Natural movement is a matter of survival for animals. We rely heavily on natural movement to go about our daily lives--whether it is to reach up to place a suitcase in an overhead compartment on an airplane, take a walk, run for a bus, or bend down to retrieve an object. However, few of us, other than dancers and athletes, execute our movements thoughtfully, with more than a nod to whichever function we need to perform at any given moment.
A movement practice called NIA (Neuromuscular Integrative Action) offers one way of viewing the interaction between our bodies and minds. (Also, certain yoga practices focus on a concise set of alignment principles that aid mindfulness.) Caroline Kohles, a NIA black belt and educator trainer, explained a simple wrist movement that you can try, to experience what it is like to move naturally, yet integrating mind and body.

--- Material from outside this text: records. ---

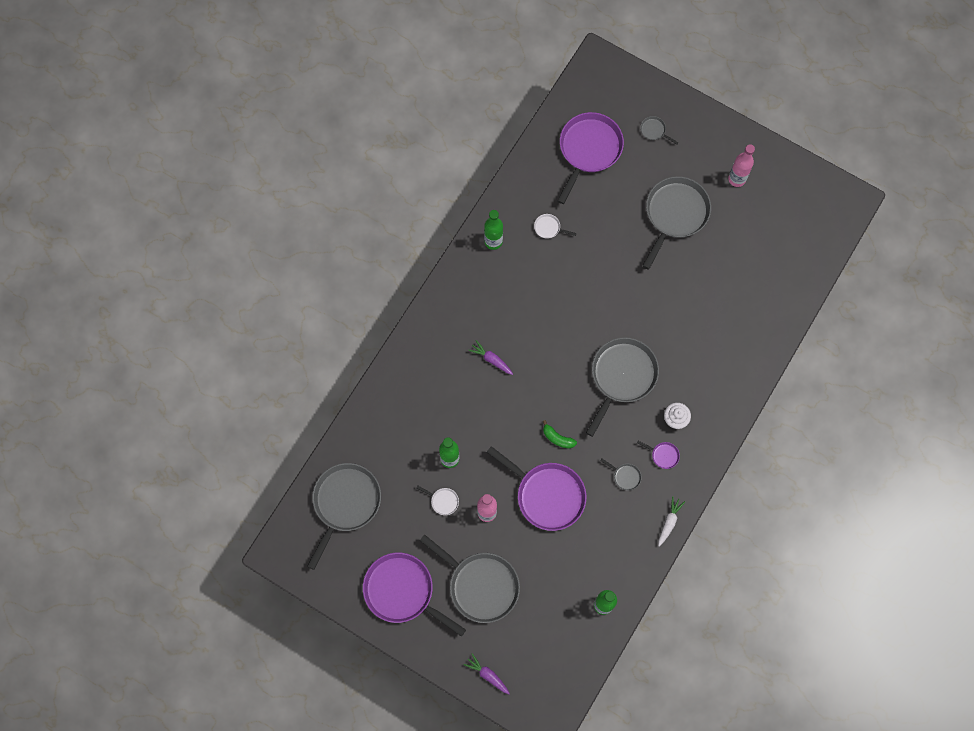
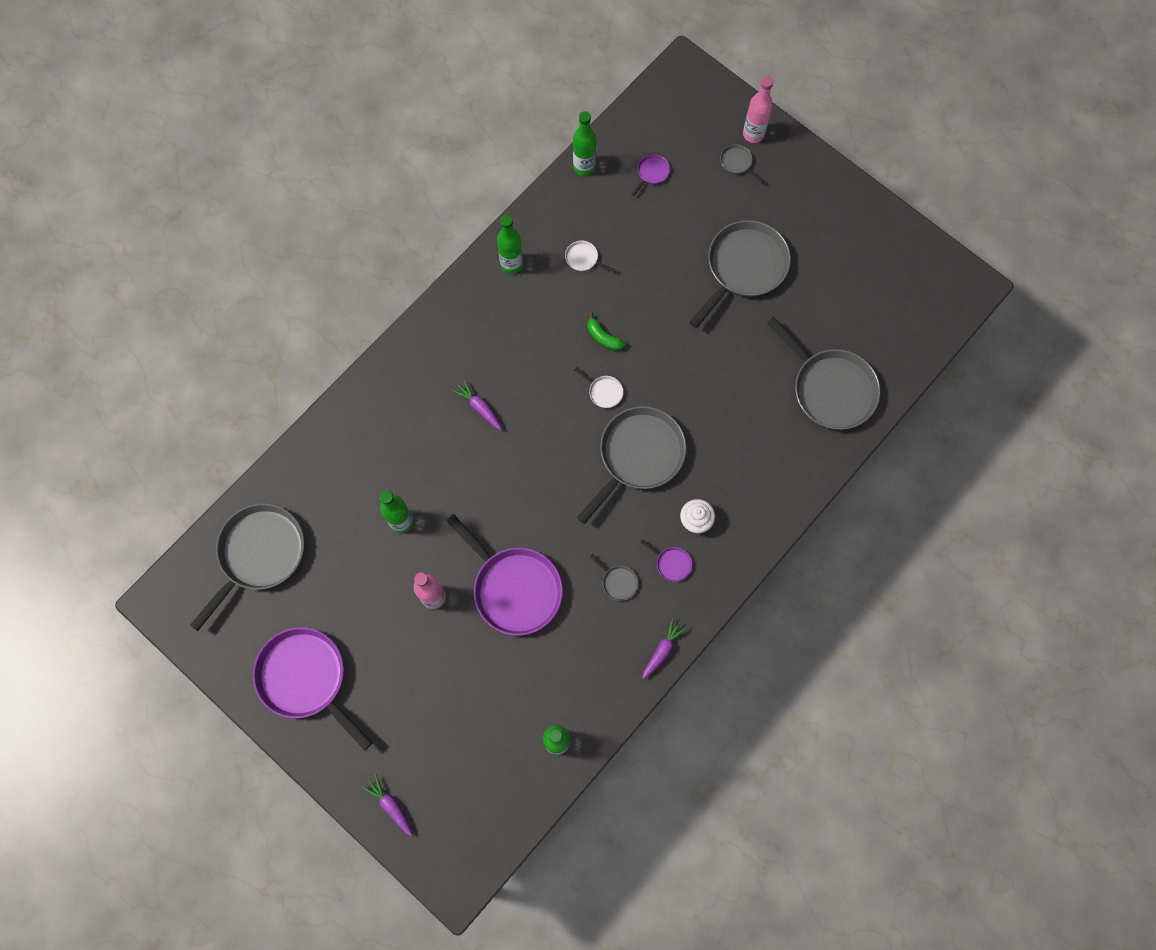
camera: 10 degrees right, 0 degrees up
(443, 501) = (381, 573): white pan -> white pan (604, 392)
(480, 585) = (406, 688): grey pan -> grey pan (830, 388)
(534, 153) = (584, 167): none -> green bottle
(557, 438) = (542, 519): green banana -> green banana (603, 337)
(588, 150) = (652, 173): purple pan -> purple pan, size x0.40
(669, 522) = (663, 650): white carrot -> purple carrot
(736, 179) = (829, 237): pink bottle -> pink bottle (753, 134)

Now, try the wrist exercise:
1) Rotate your open hand and wrist in a circular pattern.
(Don't focus on anything in particular--simply move your hand in a circular pattern.)
2) This time, move your hand and wrist in a circular pattern but focus on the palm of your hand.
(The resulting movement should be more controlled and perhaps graceful. In the first part of the exercise, most people simply rotate their hands very freely, almost throwing them around. When asked to focus on the palm, one becomes more mindful, integrating thought and action.)
Just as in this exercise, one can execute an action, whether it is a dance movement, a fitness movement, a yoga pose, drawing a line, positioning a graphic element in a design, or lifting a heavy object without focusing conscientiously on the action, without being mindful. Or one can execute a movement (for example, swinging one's arm, sweeping one's leg, drawing a line, or squatting) with attentiveness, with an awareness of where an arm or leg is in space, of how the mass interacts with the void, and how it is moving or where a line or shape is in pictorial space.
See, for example:
People are built to move; most of our movements aren't deliberated. However, when we pay attention to what we are doing, how we are moving, in any given moment, the movement itself can generate a higher level of awareness and intention. Caroline Kohles advises, "Energy follows attention."
what the fuck is this
I'm sorry, but really having dated a couple of dancers, most of the answer is "halfway between artistry and trying not to hurt yourself, comes the realisation that if you knock the **** out of your partner, they're going to break your knees in the parking lot."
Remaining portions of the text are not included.